**What needs to be done**
In the entries below, swap every "True or false" for "Correct or incorrect" and leave all other text unchanged. Omit the pictures from your answer.

**Study material**
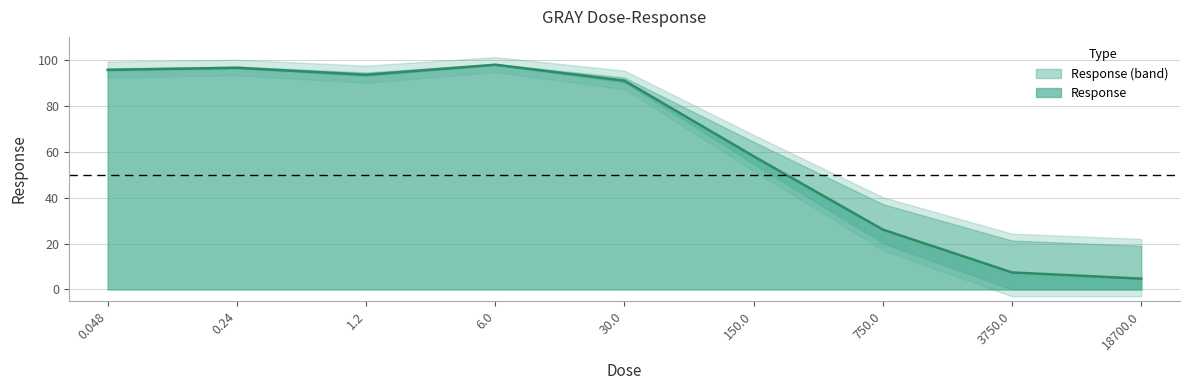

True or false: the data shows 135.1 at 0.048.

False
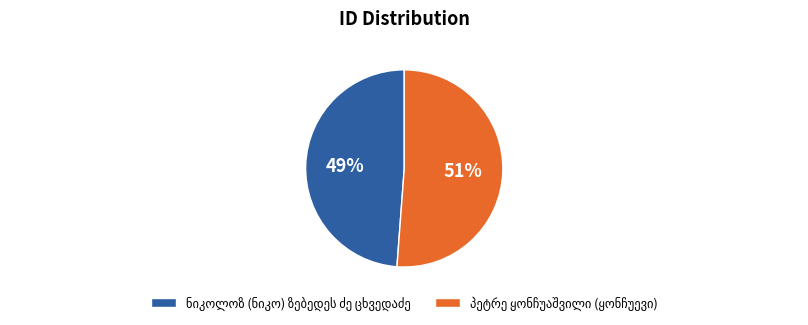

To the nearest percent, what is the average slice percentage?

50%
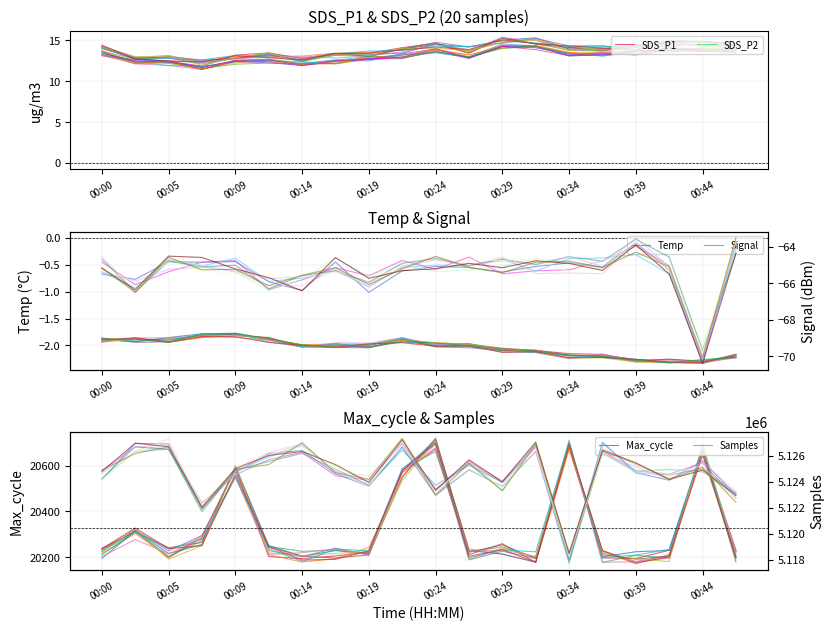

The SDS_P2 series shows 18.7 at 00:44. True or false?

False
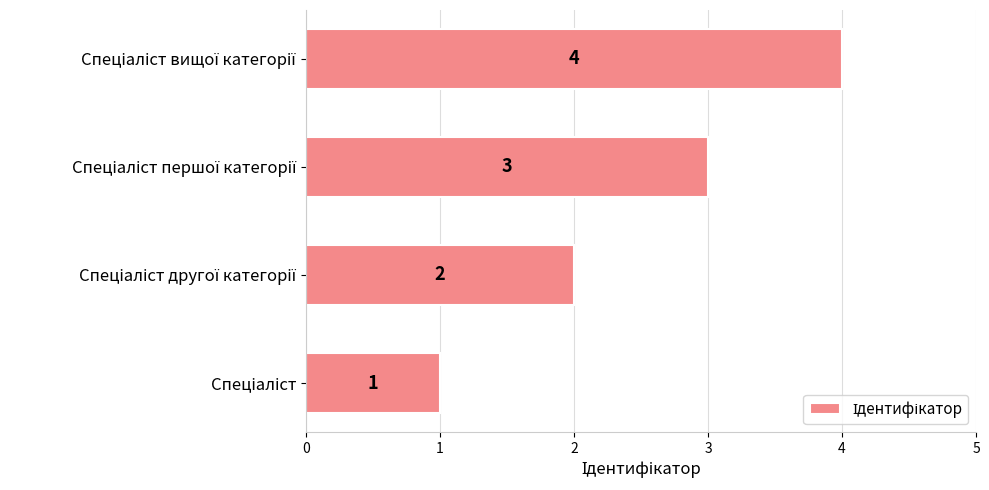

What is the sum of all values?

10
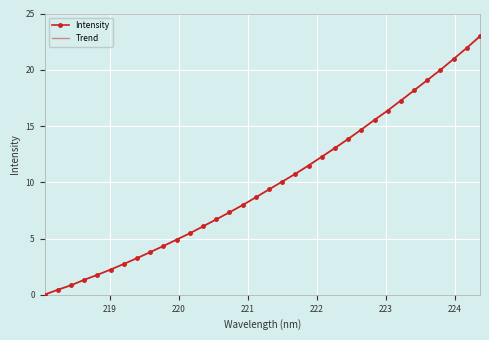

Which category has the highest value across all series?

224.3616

**Completed task**
Correct or incorrect: the data shows 135.1 at 0.048.

False

To the nearest percent, what is the average slice percentage?

50%

The SDS_P2 series shows 18.7 at 00:44. Correct or incorrect?

False

What is the sum of all values?

10

Which category has the highest value across all series?

224.3616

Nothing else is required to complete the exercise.